_Data extracts_.
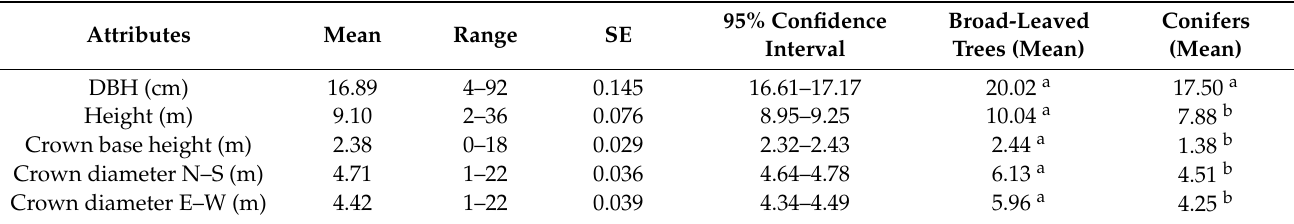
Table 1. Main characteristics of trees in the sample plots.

...

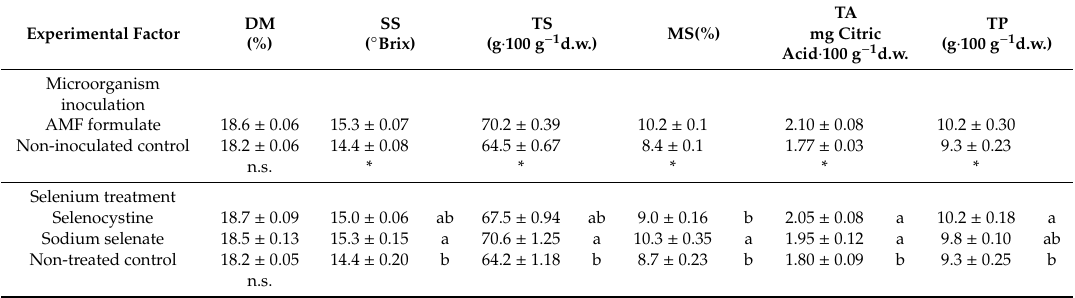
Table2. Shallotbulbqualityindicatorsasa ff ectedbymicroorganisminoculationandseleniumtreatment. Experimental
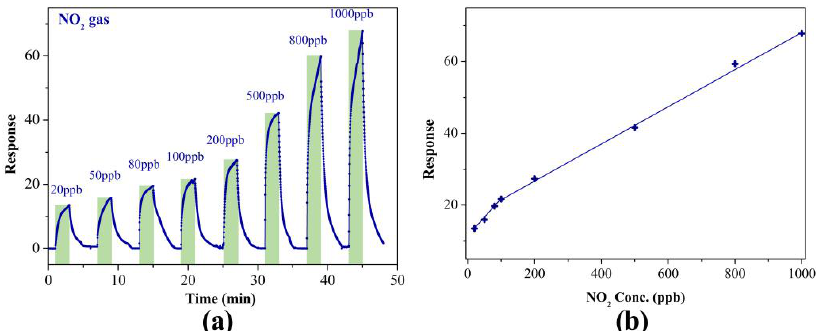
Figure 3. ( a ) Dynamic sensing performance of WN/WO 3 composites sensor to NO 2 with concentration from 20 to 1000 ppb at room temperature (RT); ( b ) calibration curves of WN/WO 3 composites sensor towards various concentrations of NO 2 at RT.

_Work order_.
Restate word for word the lines of the data above that begin at the line with "Table2. Shallotbulbqualityindicatorsasa ff" and end at the line with "Figure 3. ( a", keeping both ends and dropping every picture.

_Solution for this task_.
Table2. Shallotbulbqualityindicatorsasa ff ectedbymicroorganisminoculationandseleniumtreatment. Experimental
Figure 3. ( a ) Dynamic sensing performance of WN/WO 3 composites sensor to NO 2 with concentration from 20 to 1000 ppb at room temperature (RT); ( b ) calibration curves of WN/WO 3 composites sensor towards various concentrations of NO 2 at RT.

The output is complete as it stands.